• _What you should do_: All of the data should be repeated exactly; pictures are not part of the copy.

Data entries:
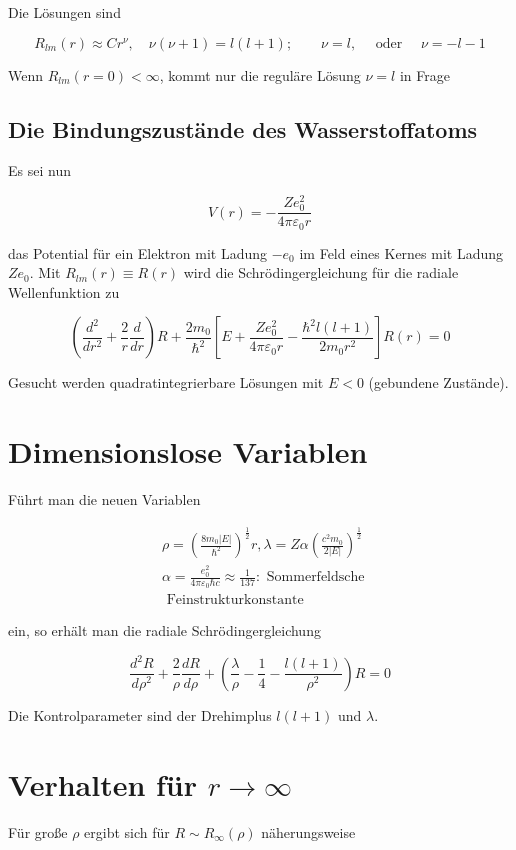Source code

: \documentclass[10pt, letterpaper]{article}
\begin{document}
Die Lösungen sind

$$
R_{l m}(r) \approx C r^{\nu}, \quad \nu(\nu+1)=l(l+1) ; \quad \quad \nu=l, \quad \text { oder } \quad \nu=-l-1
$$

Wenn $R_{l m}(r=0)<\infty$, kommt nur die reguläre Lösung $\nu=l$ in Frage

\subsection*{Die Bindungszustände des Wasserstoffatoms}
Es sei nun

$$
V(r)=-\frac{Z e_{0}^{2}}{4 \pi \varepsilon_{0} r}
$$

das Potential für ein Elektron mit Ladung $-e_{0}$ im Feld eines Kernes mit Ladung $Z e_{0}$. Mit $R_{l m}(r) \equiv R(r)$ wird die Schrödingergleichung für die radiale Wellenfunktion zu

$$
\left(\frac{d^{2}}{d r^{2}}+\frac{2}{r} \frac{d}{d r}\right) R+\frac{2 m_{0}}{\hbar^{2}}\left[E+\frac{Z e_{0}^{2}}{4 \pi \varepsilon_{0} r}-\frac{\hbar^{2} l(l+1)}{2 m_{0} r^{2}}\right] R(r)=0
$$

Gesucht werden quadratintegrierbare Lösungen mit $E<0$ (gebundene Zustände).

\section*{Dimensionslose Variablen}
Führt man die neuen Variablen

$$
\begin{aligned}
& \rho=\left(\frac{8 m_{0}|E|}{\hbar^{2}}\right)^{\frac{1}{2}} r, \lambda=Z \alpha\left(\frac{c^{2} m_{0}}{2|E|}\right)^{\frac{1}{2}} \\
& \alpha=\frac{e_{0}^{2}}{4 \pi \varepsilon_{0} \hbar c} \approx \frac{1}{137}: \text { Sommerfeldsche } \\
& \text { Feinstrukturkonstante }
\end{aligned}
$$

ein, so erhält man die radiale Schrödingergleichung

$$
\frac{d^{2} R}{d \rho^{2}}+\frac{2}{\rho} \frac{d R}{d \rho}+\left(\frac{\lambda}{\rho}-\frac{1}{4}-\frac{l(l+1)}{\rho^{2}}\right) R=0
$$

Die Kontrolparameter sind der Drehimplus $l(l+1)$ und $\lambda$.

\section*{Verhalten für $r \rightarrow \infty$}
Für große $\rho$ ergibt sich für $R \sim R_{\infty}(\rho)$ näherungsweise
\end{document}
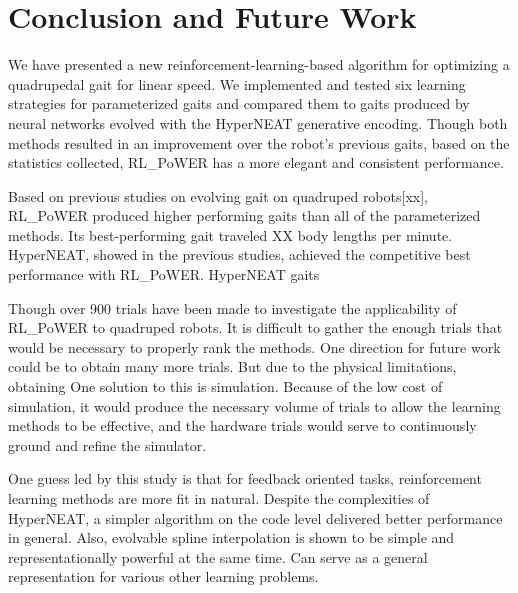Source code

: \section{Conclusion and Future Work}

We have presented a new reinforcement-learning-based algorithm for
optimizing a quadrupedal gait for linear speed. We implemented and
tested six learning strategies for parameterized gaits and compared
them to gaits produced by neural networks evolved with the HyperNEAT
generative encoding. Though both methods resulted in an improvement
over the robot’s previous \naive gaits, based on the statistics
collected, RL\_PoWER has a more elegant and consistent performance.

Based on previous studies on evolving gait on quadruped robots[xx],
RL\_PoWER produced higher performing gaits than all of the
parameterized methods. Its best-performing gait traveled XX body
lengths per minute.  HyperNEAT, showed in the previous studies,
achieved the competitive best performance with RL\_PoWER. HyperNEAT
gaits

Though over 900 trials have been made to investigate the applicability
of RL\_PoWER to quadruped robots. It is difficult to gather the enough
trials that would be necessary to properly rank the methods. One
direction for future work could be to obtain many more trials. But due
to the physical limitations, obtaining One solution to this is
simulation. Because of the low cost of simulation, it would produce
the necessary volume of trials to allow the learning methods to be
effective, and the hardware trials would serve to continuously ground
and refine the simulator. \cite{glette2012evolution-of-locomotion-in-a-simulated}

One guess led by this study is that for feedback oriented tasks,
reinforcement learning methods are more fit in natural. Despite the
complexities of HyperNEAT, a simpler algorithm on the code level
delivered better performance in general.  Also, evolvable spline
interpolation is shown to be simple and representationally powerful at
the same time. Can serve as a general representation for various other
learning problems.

• _Written answer_:
Source code

: \documentclass[10pt, letterpaper]{article}
\begin{document}
Die Lösungen sind

$$
R_{l m}(r) \approx C r^{\nu}, \quad \nu(\nu+1)=l(l+1) ; \quad \quad \nu=l, \quad \text { oder } \quad \nu=-l-1
$$

Wenn $R_{l m}(r=0)<\infty$, kommt nur die reguläre Lösung $\nu=l$ in Frage

\subsection*{Die Bindungszustände des Wasserstoffatoms}
Es sei nun

$$
V(r)=-\frac{Z e_{0}^{2}}{4 \pi \varepsilon_{0} r}
$$

das Potential für ein Elektron mit Ladung $-e_{0}$ im Feld eines Kernes mit Ladung $Z e_{0}$. Mit $R_{l m}(r) \equiv R(r)$ wird die Schrödingergleichung für die radiale Wellenfunktion zu

$$
\left(\frac{d^{2}}{d r^{2}}+\frac{2}{r} \frac{d}{d r}\right) R+\frac{2 m_{0}}{\hbar^{2}}\left[E+\frac{Z e_{0}^{2}}{4 \pi \varepsilon_{0} r}-\frac{\hbar^{2} l(l+1)}{2 m_{0} r^{2}}\right] R(r)=0
$$

Gesucht werden quadratintegrierbare Lösungen mit $E<0$ (gebundene Zustände).

\section*{Dimensionslose Variablen}
Führt man die neuen Variablen

$$
\begin{aligned}
& \rho=\left(\frac{8 m_{0}|E|}{\hbar^{2}}\right)^{\frac{1}{2}} r, \lambda=Z \alpha\left(\frac{c^{2} m_{0}}{2|E|}\right)^{\frac{1}{2}} \\
& \alpha=\frac{e_{0}^{2}}{4 \pi \varepsilon_{0} \hbar c} \approx \frac{1}{137}: \text { Sommerfeldsche } \\
& \text { Feinstrukturkonstante }
\end{aligned}
$$

ein, so erhält man die radiale Schrödingergleichung

$$
\frac{d^{2} R}{d \rho^{2}}+\frac{2}{\rho} \frac{d R}{d \rho}+\left(\frac{\lambda}{\rho}-\frac{1}{4}-\frac{l(l+1)}{\rho^{2}}\right) R=0
$$

Die Kontrolparameter sind der Drehimplus $l(l+1)$ und $\lambda$.

\section*{Verhalten für $r \rightarrow \infty$}
Für große $\rho$ ergibt sich für $R \sim R_{\infty}(\rho)$ näherungsweise
\end{document}
Source code

: \section{Conclusion and Future Work}

We have presented a new reinforcement-learning-based algorithm for
optimizing a quadrupedal gait for linear speed. We implemented and
tested six learning strategies for parameterized gaits and compared
them to gaits produced by neural networks evolved with the HyperNEAT
generative encoding. Though both methods resulted in an improvement
over the robot’s previous \naive gaits, based on the statistics
collected, RL\_PoWER has a more elegant and consistent performance.

Based on previous studies on evolving gait on quadruped robots[xx],
RL\_PoWER produced higher performing gaits than all of the
parameterized methods. Its best-performing gait traveled XX body
lengths per minute.  HyperNEAT, showed in the previous studies,
achieved the competitive best performance with RL\_PoWER. HyperNEAT
gaits

Though over 900 trials have been made to investigate the applicability
of RL\_PoWER to quadruped robots. It is difficult to gather the enough
trials that would be necessary to properly rank the methods. One
direction for future work could be to obtain many more trials. But due
to the physical limitations, obtaining One solution to this is
simulation. Because of the low cost of simulation, it would produce
the necessary volume of trials to allow the learning methods to be
effective, and the hardware trials would serve to continuously ground
and refine the simulator. \cite{glette2012evolution-of-locomotion-in-a-simulated}

One guess led by this study is that for feedback oriented tasks,
reinforcement learning methods are more fit in natural. Despite the
complexities of HyperNEAT, a simpler algorithm on the code level
delivered better performance in general.  Also, evolvable spline
interpolation is shown to be simple and representationally powerful at
the same time. Can serve as a general representation for various other
learning problems.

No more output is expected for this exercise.